→ **Action item**: Please copy every record below exactly, but leave the pictures out.

··· Record extracts

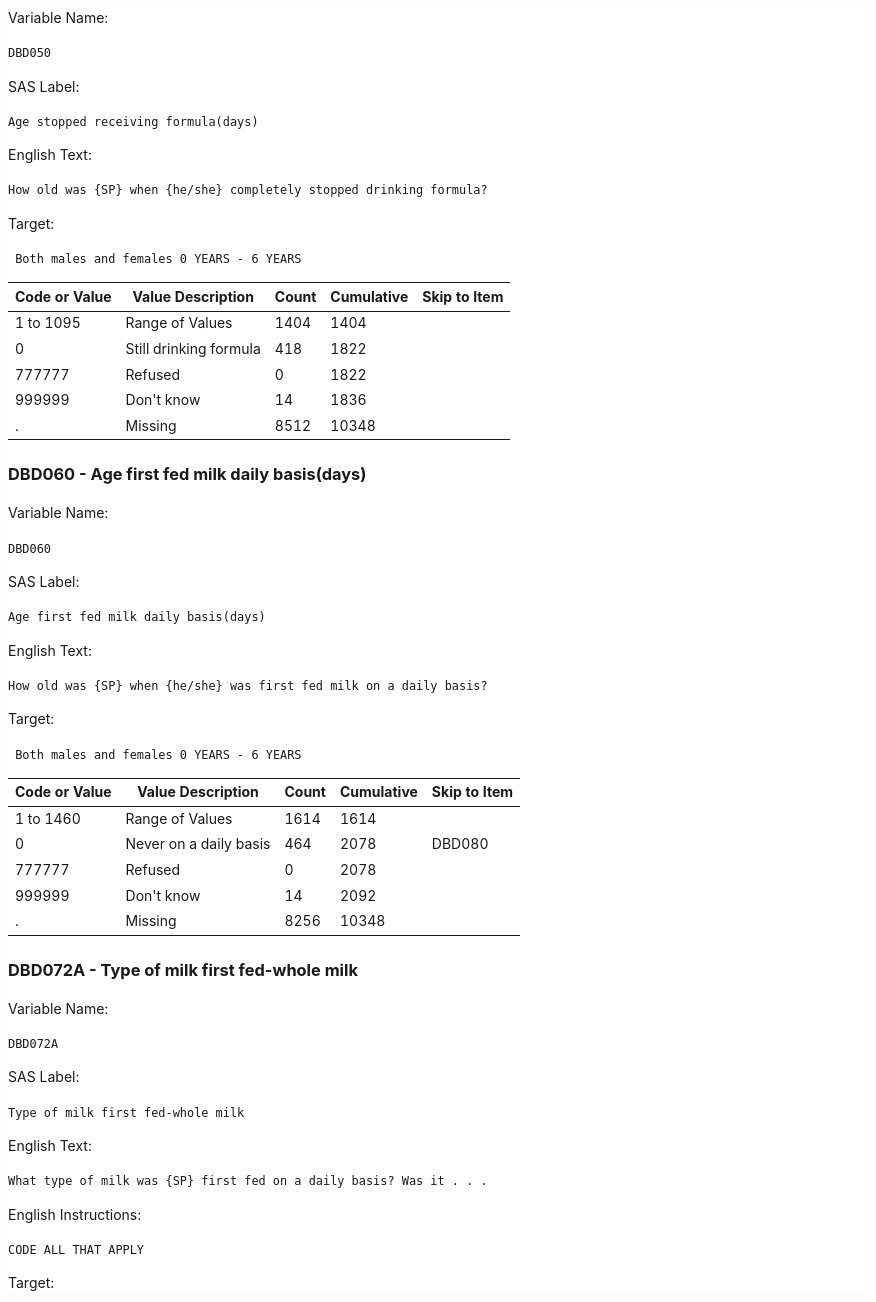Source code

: Variable Name:

    DBD050
SAS Label:

    Age stopped receiving formula(days)
English Text:

    How old was {SP} when {he/she} completely stopped drinking formula?
Target:

     Both males and females 0 YEARS - 6 YEARS
Code or Value | Value Description | Count | Cumulative | Skip to Item  
---|---|---|---|---  
1 to 1095 | Range of Values | 1404 | 1404 |   
0 | Still drinking formula | 418 | 1822 |   
777777 | Refused | 0 | 1822 |   
999999 | Don't know | 14 | 1836 |   
. | Missing | 8512 | 10348 |   
  
### DBD060 - Age first fed milk daily basis(days)

Variable Name:

    DBD060
SAS Label:

    Age first fed milk daily basis(days)
English Text:

    How old was {SP} when {he/she} was first fed milk on a daily basis?
Target:

     Both males and females 0 YEARS - 6 YEARS
Code or Value | Value Description | Count | Cumulative | Skip to Item  
---|---|---|---|---  
1 to 1460 | Range of Values | 1614 | 1614 |   
0 | Never on a daily basis | 464 | 2078 | DBD080   
777777 | Refused | 0 | 2078 |   
999999 | Don't know | 14 | 2092 |   
. | Missing | 8256 | 10348 |   
  
### DBD072A - Type of milk first fed-whole milk

Variable Name:

    DBD072A
SAS Label:

    Type of milk first fed-whole milk
English Text:

    What type of milk was {SP} first fed on a daily basis? Was it . . .
English Instructions:

    CODE ALL THAT APPLY
Target:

······

→ **Expected answer**:
Source code

: Variable Name:

    DBD050
SAS Label:

    Age stopped receiving formula(days)
English Text:

    How old was {SP} when {he/she} completely stopped drinking formula?
Target:

     Both males and females 0 YEARS - 6 YEARS
Code or Value | Value Description | Count | Cumulative | Skip to Item  
---|---|---|---|---  
1 to 1095 | Range of Values | 1404 | 1404 |   
0 | Still drinking formula | 418 | 1822 |   
777777 | Refused | 0 | 1822 |   
999999 | Don't know | 14 | 1836 |   
. | Missing | 8512 | 10348 |   
  
### DBD060 - Age first fed milk daily basis(days)

Variable Name:

    DBD060
SAS Label:

    Age first fed milk daily basis(days)
English Text:

    How old was {SP} when {he/she} was first fed milk on a daily basis?
Target:

     Both males and females 0 YEARS - 6 YEARS
Code or Value | Value Description | Count | Cumulative | Skip to Item  
---|---|---|---|---  
1 to 1460 | Range of Values | 1614 | 1614 |   
0 | Never on a daily basis | 464 | 2078 | DBD080   
777777 | Refused | 0 | 2078 |   
999999 | Don't know | 14 | 2092 |   
. | Missing | 8256 | 10348 |   
  
### DBD072A - Type of milk first fed-whole milk

Variable Name:

    DBD072A
SAS Label:

    Type of milk first fed-whole milk
English Text:

    What type of milk was {SP} first fed on a daily basis? Was it . . .
English Instructions:

    CODE ALL THAT APPLY
Target:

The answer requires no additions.